Ocho nuevos sitios con pintura rupestre, cuya antigüedad se estima entre 600 y mil 200 años, fueron identificados en la sierra de Valdecañas, en el municipio de Fresnillo, Zacatecas.
El registro amplía el conocimiento sobre el patrimonio arqueológico de la entidad y aporta nuevos indicios para comprender las manifestaciones simbólicas de los grupos que habitaron esa región durante la época prehispánica.
Arqueólogos del Centro INAH Zacatecas localizaron los vestigios durante recorridos sistemáticos efectuados este año como parte del proyecto Imágenes en rocas: manifestaciones rupestres en el estado de Zacatecas, desarrollado mediante un convenio de colaboración con la empresa minera Fresnillo PLC.
Comunicado
El Instituto Nacional de Antropología e Historia (INAH) informó que la secretaria de Cultura federal, Claudia Curiel de Icaza, consideró que el resultado confirma que el patrimonio arqueológico del país “sigue ofreciendo nuevas claves para comprender nuestra historia”.
Añadió que la investigación científica, la protección de este legado y la colaboración entre instituciones contribuyen a generar conocimiento, fortalecer su conservación y ampliar el acceso público.
Las evidencias quedaron distribuidas en un área aproximada de cinco kilómetros. Algunas corresponden a paneles de hasta 20 metros de longitud cubiertos por motivos pintados en paredes y techos de abrigos rocosos; otras se localizan sobre frentes de laderas, donde fueron registradas entre ocho y diez figuras.
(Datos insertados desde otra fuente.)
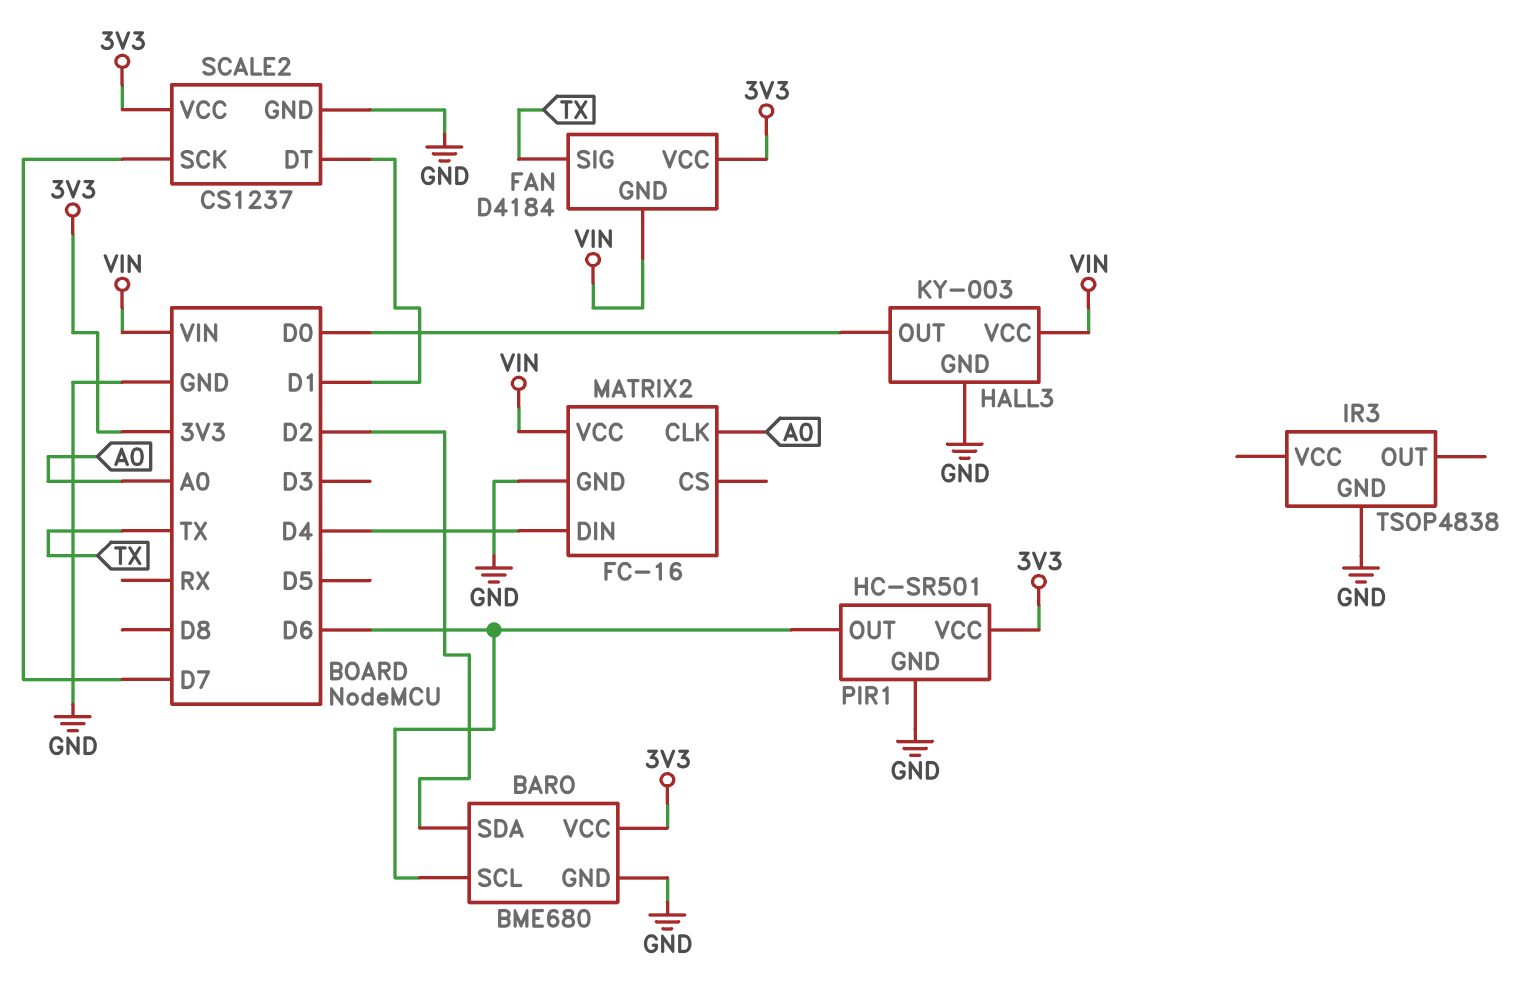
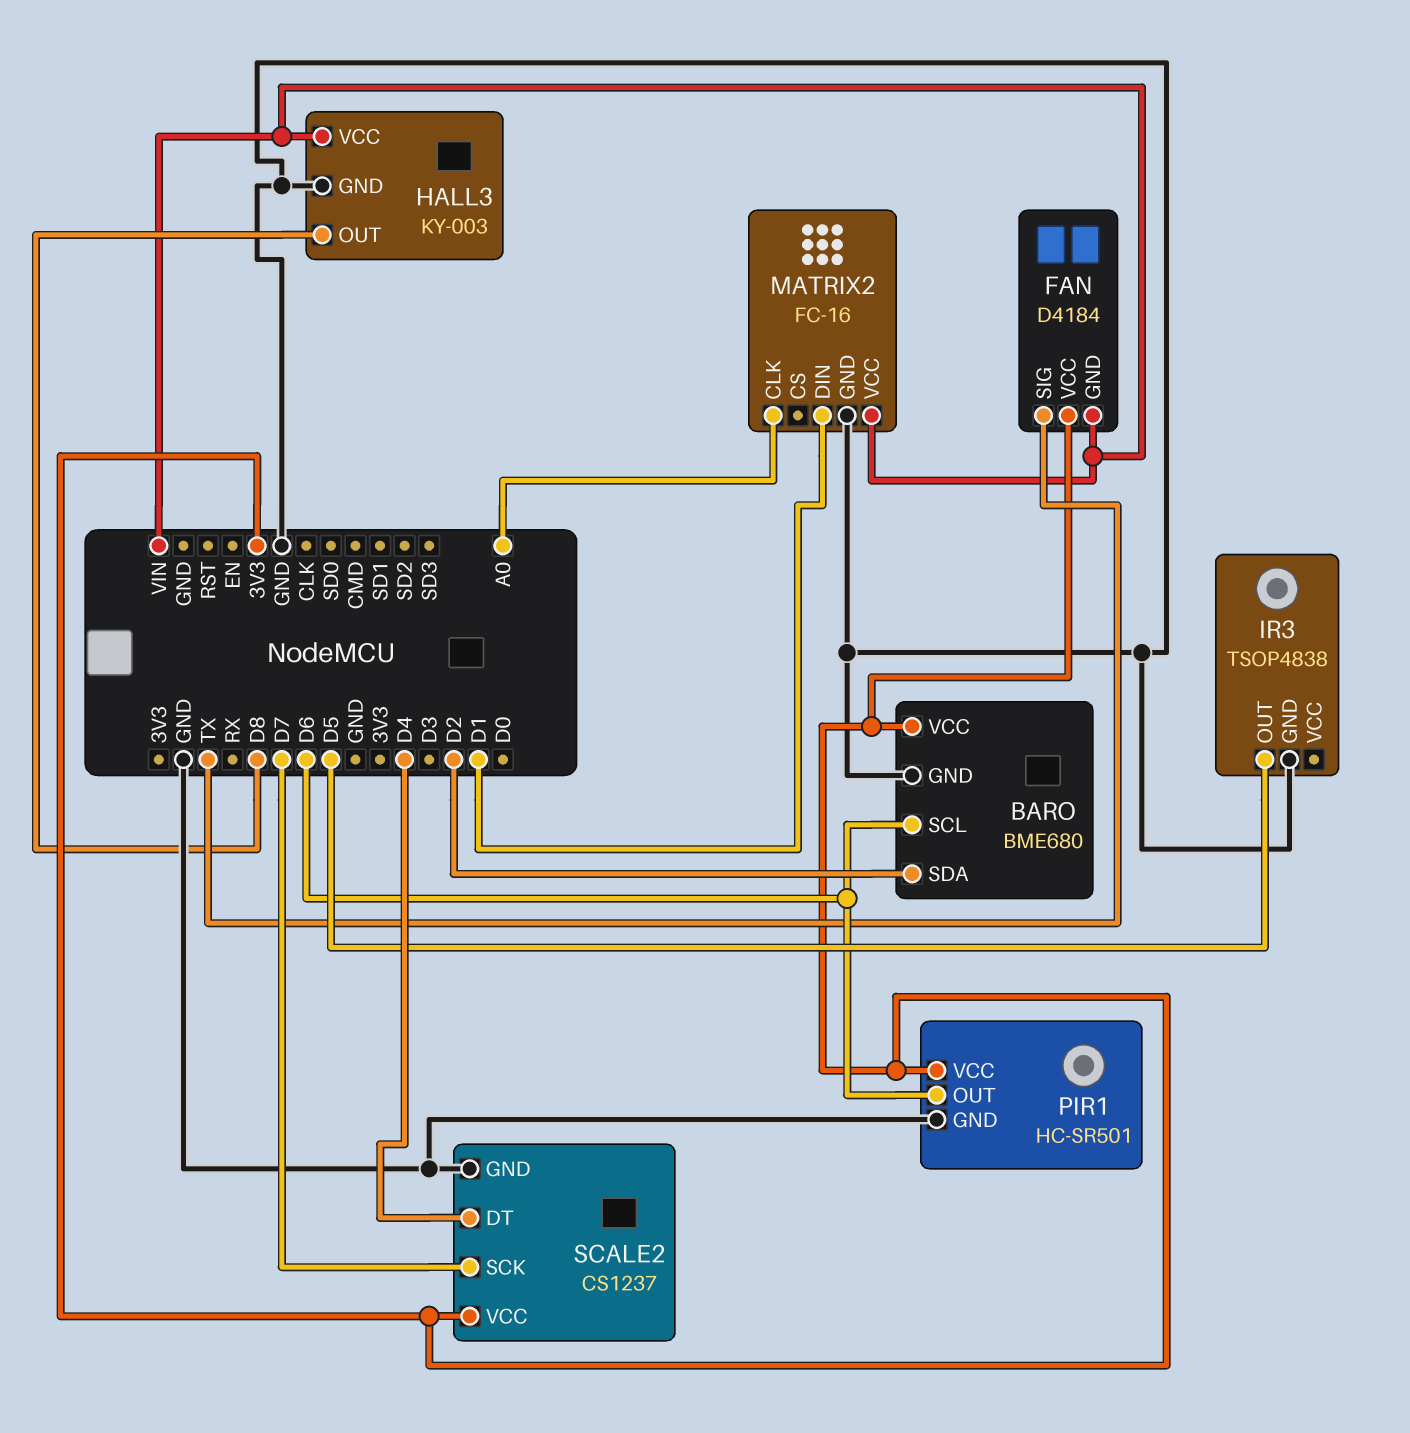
HALL3 pin OUT: D0 -> D8
IR3 pin OUT: none -> D5
MATRIX2 pin DIN: D4 -> D1
SCALE2 pin DT: D1 -> D4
El equipo también identificó una galería ritual ubicada en el cauce de un arroyo, relacionada con ceremonias de fertilidad y cacería.
Investigación
Las exploraciones se intensificaron después de que habitantes de la zona informaron sobre la existencia de manifestaciones gráfico-rupestres más allá de Cañada de Linares, donde el INAH llevó a cabo labores de prospección y conservación en 2024. Ese sitio resguarda más de mil 500 elementos pictográficos distribuidos en 17 paneles y ocho conjuntos aislados.
Con esos antecedentes, Paola Moulinie Córdova y Jorge Rafael Quiroz Martínez ampliaron este año la prospección mediante recorridos coordinados por Carlos Alberto Torreblanca Padilla, gracias a los cuales localizaron las nuevas evidencias.
Predominan los motivos geométricos: líneas rectas, zigzags, trazos entrecruzados y ondulados, además de series de puntos, triángulos y círculos. En menor proporción se observan representaciones esquemáticas de animales y, de manera excepcional, figuras humanas. El color rojo domina las composiciones, aplicado mediante delineado y tinta plana.
Ese mismo patrón está presente en los nueve sitios documentados hasta ahora, lo que apunta a una tradición pictórica desarrollada durante una prolongada ocupación prehispánica, explicó Torreblanca Padilla.
El arqueólogo señaló que el estudio del arte rupestre en Zacatecas apenas comienza. Desde 2021, el proyecto Imágenes en rocas recopila información procedente de archivos, bibliografía y fuentes históricas para delinear un panorama de estas expresiones e identificar posibles estilos regionales.
Hasta hace poco, en la sierra de Valdecañas únicamente se conocía Cañada de Linares, caracterizada por composiciones exclusivamente geométricas. A ese sitio se suma un segundo estilo documentado en El Capulín (El Dominguejo), donde se observan algunas representaciones de cabras y escasas figuras humanas. “En nuestra hipótesis tenemos, por lo menos, dos estilos: Valdecañas y Dominguejo, pero la investigación apenas inicia y hay mucho que estudiar para confirmarlo”, señaló Torreblanca Padilla.
Añadió que los trabajos recientes apuntan a una tradición rupestre desarrollada por grupos cuya filiación étnica aún se desconoce y que en las inmediaciones de Cañada de Linares existen asentamientos habitacionales de planta circular, aunque todavía no es posible establecer si estuvieron vinculados con los autores de las pinturas.